> _SET PROBLEM A_:
In the entries from the line holding "common name: Black blind snake" through the end of the entries, inclusive, swap "kingdom" for "realm" and write those lines out again with everything else unchanged.

____ SOURCE

For instance, I have no problem whipping together a dashboard (Tableau is good for this) or a PivotTable in Excel to deliver to others. I may also use them to easily interpret the results of my analysis. It's not that I use those in determining my approach to the modeling. How you deliver results is significantly important, but it is another issue to deal with.

If you want to mine your data, looking at frequency doesn't get at how the data relates. This is where doing visual and numerical data exploration is handy. As the analyst, you will want to look through a lot of the plots between the features. If you want to use data mining techniques, you can do things like CART or clustering that will try to latch onto certain attributes among the features. If you have certain dependent variables, then you can do classification and regression to model how features relate to them. You can use PCA and other dimensionality reduction methods (feature selection) to create surrogates that can more directly capture the variation in the larger data (because 266 features is a lot to make sense of).

The fact is, 266 isn't even that much, because there might be higher-order relationships you'd never think of nor be able to make sense of. For instance, if you have 3 features, X1, X2, and X3, you can also look at their square, cube, or up to 6th power and all the possible interaction terms. Thus, 200 features can easily explode into thousands. Data mining methods can help take that complexity of information and reduce it or find a structure among the data that is good at predicting dependent variable values. Of course, doing it (not always hard) and validating it are two different things. It's easy to build a bad data mining model. If you want to build an explanatory model, then this may also be a bad way to go when statistical methods may be more appropriate for that. Thus, as you acknowledged, understanding the question you're after is the most important thing. The best advice I can give is be specific. A simple question can easily be unpacked into a dozen operational objects you can analyze, and you want to treat each as a separate problem (usually).
 

noetsi

Fortran must die
#10
Although I don't know your research at all exploratory factor analysis is commonly helpful when trying to reduce a large group of IV to a manageable set of factors to explore. It is not that difficult to learn, another advantage. :)

________
____ INPUT DATA

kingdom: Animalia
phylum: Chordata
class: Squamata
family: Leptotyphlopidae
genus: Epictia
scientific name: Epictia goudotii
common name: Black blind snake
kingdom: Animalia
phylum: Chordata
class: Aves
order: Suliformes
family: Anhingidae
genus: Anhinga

________

> _SET PROBLEM B_:
Decide whether each statement agrees with the data mining thread, and quote the words that settle it: (i) Tableau is named as good for putting a dashboard together. (ii) 200 features can easily grow into thousands. (iii) Exploratory factor analysis is described as difficult to learn.

> _FINAL RESULT A_:
common name: Black blind snake
realm: Animalia
phylum: Chordata
class: Aves
order: Suliformes
family: Anhingidae
genus: Anhinga

> _FINAL RESULT B_:
(i) Yes: "whipping together a dashboard (Tableau is good for this)"
(ii) Yes: "Thus, 200 features can easily explode into thousands."
(iii) No: "It is not that difficult to learn, another advantage."